■ **Page excerpt**
New evidence suggests that where older adults live may help protect against dementia and Alzheimer’s disease.
A trio of studies shows that urban and suburban neighborhoods that provide opportunities for socialization, physical activity, and intellectual stimulation may help preserve older adults’ cognitive health.
“Neighborhoods matter. They are important spaces for older adults, and they really impact opportunities or barriers to age well in place,” says lead author Jessica Finlay, a research fellow at the University of Michigan Institute for Social Research Survey Research Center.
“These papers think through how neighborhoods might encourage healthy behaviors that could in turn benefit the brain, and for Alzheimer’s and dementia risks, which are among the greatest fears and greatest burdens that our aging population faces.”
Finlay and colleagues found older adults whose neighborhoods are conducive to physical activity and socialization were about three years younger, in terms of cognitive health, than those who had very little access to exercise and socialization. Those who had access to intellectually stimulating places such as museums, higher education campuses, and libraries had about a five-year difference in cognitive age compared to those who had little to no access to such places.
However, the study examining intellectually stimulating places shows a larger protective benefit for white adults than for Black older adults. The researchers think this likely reflects the impact of broad, structural systems of racism that constrain and distort Black populations’ access to such spaces.
“This isn’t a one-size-fits-all finding. We do see that access to these neighborhood sites diverges along different axes of power and privilege, including race, gender, and socioeconomic status,” says Michael Esposito, an assistant professor of sociology at Washington University in St. Louis who led the studies’ quantitative analysis. Each of the studies used a mixed method analysis, which compared interviews and analysis of a small group of older adults in an urban area to a survey of a much larger, nationally representative group of older adults.
In the first assessment, Finlay interviewed 125 older adults in the Minneapolis metropolitan area to learn about how those older adults lived in their communities. In each of the studies, Finlay’s team identified a connection between older adults’ cognitive health and proximity to places where they could socialize, exercise, and visit intellectually stimulating places.
One participant told Finlay about what she finds valuable about her exercise center.
“They built a YMCA for us 50-plus,” said the participant in an interview. “The people there, we’re all older. It’s just like a big social club. We work out, but we also laugh and have fun. It’s just a bunch of old people getting together and hanging out. I always felt that laughter is very healthy for you. I feel rejuvenated going there, both mentally and spiritually. It’s just like a safe haven to go to, plus we get healthy.”
Esposito tested Finlay’s observations against a much larger group, using results from an ongoing study of just over 30,000 people, called the REGARDS study. The REGARDS study recruited participants with an average age of 64 between 2003 and 2007. In 2006, the participants’ cognitive health was first assessed, with a follow-up every two years after.

■ **Extracted data**
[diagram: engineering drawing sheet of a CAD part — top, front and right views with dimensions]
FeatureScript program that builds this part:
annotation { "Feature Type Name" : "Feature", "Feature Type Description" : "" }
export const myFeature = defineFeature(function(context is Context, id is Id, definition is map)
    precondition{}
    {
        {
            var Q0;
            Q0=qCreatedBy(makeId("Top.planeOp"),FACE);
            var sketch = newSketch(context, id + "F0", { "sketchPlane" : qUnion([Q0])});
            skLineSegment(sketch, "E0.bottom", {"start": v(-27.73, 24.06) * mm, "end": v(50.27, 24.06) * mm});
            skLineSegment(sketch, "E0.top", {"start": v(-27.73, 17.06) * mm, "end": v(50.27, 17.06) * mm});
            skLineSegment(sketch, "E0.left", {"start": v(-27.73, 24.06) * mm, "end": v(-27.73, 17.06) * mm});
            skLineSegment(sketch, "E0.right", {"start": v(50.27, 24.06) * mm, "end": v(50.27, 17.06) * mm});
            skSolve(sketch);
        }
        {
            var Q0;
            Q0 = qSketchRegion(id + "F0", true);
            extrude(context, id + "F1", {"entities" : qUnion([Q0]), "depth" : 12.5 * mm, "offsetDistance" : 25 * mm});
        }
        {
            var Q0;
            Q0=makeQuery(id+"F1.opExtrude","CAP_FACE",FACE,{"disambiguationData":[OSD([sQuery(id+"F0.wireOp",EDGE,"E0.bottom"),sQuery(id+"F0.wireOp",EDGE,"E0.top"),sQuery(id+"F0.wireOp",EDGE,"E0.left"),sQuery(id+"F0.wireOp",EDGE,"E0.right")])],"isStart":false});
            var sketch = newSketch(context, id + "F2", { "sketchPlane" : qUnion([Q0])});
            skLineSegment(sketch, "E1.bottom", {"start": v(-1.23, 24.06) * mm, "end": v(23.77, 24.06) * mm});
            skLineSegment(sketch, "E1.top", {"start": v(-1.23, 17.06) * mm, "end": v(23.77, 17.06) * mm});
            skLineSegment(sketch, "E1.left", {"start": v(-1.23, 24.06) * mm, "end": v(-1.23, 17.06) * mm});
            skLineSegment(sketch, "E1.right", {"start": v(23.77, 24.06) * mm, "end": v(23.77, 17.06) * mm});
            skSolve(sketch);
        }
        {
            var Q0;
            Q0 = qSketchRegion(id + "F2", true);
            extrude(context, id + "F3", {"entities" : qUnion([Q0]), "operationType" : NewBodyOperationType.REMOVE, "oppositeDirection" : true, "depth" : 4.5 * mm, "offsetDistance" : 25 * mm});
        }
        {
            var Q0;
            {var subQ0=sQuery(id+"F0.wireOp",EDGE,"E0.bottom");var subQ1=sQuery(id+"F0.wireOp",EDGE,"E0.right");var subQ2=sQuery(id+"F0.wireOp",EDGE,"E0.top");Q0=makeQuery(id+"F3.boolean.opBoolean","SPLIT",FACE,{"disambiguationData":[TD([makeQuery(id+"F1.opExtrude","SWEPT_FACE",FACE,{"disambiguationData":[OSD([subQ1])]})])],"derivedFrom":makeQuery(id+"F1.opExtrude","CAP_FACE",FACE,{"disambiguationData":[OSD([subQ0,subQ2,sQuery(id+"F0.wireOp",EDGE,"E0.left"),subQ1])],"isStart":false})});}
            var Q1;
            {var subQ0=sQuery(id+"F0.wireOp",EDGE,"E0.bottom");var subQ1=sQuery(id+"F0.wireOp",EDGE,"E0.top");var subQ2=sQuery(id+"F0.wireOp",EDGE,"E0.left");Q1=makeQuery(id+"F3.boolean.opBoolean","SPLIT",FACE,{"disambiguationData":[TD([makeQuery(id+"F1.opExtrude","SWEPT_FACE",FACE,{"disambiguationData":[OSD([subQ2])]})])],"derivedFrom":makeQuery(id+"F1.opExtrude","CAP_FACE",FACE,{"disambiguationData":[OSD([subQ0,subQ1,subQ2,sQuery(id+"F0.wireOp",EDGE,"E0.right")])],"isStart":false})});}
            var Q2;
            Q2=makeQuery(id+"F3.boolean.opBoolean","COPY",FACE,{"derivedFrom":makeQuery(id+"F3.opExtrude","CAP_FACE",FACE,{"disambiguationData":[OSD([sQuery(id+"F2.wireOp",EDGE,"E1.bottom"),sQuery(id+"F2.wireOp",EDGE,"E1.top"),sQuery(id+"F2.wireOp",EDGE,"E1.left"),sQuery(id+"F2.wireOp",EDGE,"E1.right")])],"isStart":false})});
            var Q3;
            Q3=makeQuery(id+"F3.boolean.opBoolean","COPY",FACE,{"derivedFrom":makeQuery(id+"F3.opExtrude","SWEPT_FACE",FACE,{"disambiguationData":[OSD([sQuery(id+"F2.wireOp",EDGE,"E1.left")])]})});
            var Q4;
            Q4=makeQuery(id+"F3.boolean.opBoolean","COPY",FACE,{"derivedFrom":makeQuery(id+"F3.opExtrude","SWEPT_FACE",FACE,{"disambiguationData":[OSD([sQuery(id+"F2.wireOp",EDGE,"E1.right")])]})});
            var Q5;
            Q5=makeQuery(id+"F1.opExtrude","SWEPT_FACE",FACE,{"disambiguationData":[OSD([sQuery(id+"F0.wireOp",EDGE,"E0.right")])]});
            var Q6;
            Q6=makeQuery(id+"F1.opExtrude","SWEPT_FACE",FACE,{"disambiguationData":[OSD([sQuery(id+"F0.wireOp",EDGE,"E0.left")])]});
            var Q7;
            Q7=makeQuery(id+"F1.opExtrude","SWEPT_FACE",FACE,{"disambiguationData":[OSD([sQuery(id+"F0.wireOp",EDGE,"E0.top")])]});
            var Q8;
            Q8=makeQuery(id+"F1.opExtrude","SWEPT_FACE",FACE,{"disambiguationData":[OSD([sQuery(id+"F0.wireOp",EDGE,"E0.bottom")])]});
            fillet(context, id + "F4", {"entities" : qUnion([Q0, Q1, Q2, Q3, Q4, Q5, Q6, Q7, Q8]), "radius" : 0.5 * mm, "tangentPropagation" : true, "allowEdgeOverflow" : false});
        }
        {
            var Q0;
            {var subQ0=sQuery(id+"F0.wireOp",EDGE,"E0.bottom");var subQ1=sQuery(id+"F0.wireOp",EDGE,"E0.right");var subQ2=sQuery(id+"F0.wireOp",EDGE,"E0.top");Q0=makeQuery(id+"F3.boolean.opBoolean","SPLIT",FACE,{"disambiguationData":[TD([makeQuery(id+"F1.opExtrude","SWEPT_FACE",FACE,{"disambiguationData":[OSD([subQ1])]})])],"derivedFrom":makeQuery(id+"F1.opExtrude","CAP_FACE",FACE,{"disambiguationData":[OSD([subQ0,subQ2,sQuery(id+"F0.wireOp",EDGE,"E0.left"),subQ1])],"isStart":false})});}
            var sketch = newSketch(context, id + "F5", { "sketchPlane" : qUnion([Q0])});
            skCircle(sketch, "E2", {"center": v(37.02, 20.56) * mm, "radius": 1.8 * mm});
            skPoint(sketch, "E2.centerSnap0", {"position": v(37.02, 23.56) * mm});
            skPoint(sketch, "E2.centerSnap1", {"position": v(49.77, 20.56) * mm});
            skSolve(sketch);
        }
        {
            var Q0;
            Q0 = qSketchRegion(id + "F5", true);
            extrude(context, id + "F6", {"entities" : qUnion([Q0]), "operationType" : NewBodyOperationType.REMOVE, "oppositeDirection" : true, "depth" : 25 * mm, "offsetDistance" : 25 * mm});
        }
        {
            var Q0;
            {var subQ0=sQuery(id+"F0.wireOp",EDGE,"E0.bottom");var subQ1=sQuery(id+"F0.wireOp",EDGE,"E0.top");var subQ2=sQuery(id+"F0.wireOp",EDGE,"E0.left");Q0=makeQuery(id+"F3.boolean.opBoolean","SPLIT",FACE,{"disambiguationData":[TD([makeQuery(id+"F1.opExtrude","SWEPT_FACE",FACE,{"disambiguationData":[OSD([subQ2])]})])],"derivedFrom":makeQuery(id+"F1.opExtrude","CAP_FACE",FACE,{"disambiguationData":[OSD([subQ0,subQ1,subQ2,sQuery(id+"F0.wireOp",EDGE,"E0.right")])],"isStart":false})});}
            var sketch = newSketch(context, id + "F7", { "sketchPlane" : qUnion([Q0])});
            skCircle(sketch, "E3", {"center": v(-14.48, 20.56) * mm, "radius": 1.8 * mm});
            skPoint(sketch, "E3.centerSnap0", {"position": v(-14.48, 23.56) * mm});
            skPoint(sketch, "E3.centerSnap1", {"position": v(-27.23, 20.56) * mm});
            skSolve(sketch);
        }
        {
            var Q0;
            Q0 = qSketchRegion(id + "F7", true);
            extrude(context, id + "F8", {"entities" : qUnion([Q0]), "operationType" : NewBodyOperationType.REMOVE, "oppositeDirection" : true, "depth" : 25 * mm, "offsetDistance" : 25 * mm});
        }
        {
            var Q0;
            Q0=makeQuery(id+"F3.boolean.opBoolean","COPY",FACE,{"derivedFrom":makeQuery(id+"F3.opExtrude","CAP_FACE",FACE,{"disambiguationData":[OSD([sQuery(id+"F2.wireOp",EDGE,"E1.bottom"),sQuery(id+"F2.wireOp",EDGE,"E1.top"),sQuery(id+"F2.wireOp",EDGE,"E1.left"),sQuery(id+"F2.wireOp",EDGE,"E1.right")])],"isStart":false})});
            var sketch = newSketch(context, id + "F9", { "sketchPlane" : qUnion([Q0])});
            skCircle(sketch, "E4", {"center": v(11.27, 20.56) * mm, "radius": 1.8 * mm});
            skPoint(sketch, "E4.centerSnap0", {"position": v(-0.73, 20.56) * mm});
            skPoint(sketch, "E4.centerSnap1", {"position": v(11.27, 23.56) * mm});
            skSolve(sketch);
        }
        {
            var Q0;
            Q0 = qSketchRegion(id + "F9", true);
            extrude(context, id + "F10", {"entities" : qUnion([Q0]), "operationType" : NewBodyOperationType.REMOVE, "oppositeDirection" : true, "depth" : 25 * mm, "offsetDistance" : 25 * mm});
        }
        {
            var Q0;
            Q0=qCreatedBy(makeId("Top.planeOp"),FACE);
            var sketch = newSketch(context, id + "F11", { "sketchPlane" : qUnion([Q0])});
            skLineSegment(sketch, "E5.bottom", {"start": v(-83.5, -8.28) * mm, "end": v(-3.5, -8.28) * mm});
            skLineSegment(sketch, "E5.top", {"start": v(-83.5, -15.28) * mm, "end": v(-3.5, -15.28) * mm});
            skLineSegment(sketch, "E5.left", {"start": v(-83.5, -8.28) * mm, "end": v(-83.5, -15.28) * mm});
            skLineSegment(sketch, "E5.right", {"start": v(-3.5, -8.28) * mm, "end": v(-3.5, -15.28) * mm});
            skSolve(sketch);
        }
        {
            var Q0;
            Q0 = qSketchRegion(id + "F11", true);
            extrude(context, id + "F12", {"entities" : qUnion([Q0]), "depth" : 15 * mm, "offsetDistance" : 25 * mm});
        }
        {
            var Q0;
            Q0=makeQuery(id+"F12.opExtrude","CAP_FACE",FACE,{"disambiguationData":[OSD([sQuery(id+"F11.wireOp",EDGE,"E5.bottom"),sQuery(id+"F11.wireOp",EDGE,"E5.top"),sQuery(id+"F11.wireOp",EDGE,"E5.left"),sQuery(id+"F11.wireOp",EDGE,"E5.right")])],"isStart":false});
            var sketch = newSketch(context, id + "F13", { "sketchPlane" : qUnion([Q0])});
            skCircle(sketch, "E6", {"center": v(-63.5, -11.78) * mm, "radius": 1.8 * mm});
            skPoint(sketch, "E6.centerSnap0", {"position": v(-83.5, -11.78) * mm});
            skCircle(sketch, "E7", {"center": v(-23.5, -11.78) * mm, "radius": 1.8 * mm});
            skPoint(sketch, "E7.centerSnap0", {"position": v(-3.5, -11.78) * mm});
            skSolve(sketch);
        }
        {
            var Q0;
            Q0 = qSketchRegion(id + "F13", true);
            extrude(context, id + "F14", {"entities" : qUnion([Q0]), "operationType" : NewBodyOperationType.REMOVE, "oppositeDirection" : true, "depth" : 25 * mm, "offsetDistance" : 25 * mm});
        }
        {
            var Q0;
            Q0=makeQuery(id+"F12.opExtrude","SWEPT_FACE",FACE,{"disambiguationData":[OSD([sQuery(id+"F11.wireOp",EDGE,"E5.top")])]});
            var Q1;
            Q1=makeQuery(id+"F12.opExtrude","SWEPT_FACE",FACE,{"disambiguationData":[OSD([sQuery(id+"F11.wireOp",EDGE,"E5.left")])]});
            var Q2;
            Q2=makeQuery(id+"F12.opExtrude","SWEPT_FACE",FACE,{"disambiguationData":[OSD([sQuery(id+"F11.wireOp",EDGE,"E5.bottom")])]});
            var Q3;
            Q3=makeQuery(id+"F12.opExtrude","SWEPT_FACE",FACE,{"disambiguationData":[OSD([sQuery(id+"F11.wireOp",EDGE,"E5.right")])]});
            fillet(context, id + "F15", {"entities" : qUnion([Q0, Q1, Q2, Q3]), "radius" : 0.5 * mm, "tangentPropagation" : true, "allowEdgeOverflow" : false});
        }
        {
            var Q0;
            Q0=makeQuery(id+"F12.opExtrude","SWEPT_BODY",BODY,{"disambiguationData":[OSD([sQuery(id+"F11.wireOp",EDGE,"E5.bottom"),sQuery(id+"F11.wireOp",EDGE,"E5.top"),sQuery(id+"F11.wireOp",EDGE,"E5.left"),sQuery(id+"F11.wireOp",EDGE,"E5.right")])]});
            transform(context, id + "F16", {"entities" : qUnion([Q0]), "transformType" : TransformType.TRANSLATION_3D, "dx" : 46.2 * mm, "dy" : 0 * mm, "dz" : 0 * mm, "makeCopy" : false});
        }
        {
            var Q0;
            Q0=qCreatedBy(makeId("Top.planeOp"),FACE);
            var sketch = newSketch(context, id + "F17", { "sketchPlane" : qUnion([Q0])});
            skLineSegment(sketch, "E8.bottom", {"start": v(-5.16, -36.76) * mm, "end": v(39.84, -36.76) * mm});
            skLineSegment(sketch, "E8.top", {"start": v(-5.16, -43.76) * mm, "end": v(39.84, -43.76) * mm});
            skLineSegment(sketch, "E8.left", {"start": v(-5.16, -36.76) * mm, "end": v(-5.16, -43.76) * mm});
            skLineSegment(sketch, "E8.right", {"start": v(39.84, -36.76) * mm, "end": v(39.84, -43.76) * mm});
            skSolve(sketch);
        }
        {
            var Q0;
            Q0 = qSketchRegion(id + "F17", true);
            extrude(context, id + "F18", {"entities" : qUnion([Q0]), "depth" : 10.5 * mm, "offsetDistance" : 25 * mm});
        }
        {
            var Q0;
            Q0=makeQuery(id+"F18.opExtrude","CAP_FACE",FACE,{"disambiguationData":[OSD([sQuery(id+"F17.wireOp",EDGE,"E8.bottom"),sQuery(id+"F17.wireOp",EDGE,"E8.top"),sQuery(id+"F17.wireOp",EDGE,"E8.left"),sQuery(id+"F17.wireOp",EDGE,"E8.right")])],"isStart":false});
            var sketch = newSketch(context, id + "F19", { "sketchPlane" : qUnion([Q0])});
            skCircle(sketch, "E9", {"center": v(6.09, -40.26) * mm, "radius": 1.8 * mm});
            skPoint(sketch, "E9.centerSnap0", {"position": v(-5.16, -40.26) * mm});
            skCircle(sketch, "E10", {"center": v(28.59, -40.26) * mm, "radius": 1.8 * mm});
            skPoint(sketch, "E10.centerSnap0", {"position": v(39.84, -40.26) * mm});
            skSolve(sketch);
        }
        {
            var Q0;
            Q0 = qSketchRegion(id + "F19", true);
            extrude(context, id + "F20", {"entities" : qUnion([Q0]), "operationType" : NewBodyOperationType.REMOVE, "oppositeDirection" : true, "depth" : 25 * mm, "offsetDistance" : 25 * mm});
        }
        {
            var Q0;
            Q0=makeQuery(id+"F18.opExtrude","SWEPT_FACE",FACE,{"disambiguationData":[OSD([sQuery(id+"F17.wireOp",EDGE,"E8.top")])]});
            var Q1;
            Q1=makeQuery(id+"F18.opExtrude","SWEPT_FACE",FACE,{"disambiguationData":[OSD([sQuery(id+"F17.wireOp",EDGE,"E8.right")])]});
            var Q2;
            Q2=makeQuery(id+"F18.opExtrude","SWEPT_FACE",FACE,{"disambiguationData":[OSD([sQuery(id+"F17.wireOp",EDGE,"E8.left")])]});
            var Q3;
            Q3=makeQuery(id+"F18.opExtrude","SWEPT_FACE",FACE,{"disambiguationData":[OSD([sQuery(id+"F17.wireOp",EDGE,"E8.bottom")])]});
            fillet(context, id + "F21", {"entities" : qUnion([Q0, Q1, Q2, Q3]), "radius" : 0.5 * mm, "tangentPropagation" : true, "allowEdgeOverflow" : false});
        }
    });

■ **Activities**
**1.** From the article on neighborhoods and dementia, return the passage that opens with the words containing "Finlay and colleagues" and closes with "to such spaces.".
**2.** According to the article on neighborhoods and dementia, how many older adults did Finlay interview in the Minneapolis metropolitan area?
The data has no connection to the text.

■ **Answers by item**
**1.**
Finlay and colleagues found older adults whose neighborhoods are conducive to physical activity and socialization were about three years younger, in terms of cognitive health, than those who had very little access to exercise and socialization. Those who had access to intellectually stimulating places such as museums, higher education campuses, and libraries had about a five-year difference in cognitive age compared to those who had little to no access to such places.
However, the study examining intellectually stimulating places shows a larger protective benefit for white adults than for Black older adults. The researchers think this likely reflects the impact of broad, structural systems of racism that constrain and distort Black populations’ access to such spaces.

**2.** 125